Saved data entries:
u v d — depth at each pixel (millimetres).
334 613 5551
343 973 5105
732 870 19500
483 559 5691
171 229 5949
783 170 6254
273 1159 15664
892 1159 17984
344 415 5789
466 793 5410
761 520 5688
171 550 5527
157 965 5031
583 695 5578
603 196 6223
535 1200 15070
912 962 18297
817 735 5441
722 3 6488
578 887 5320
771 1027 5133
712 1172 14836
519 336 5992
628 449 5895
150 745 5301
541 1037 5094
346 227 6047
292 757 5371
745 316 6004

EXERCISE INSTRUCTIONS: Where a line contains "273 1159 15664", begin there and output each line through the end of the data above, exactly; give no other lines.

WRITTEN ANSWER:
273 1159 15664
892 1159 17984
344 415 5789
466 793 5410
761 520 5688
171 550 5527
157 965 5031
583 695 5578
603 196 6223
535 1200 15070
912 962 18297
817 735 5441
722 3 6488
578 887 5320
771 1027 5133
712 1172 14836
519 336 5992
628 449 5895
150 745 5301
541 1037 5094
346 227 6047
292 757 5371
745 316 6004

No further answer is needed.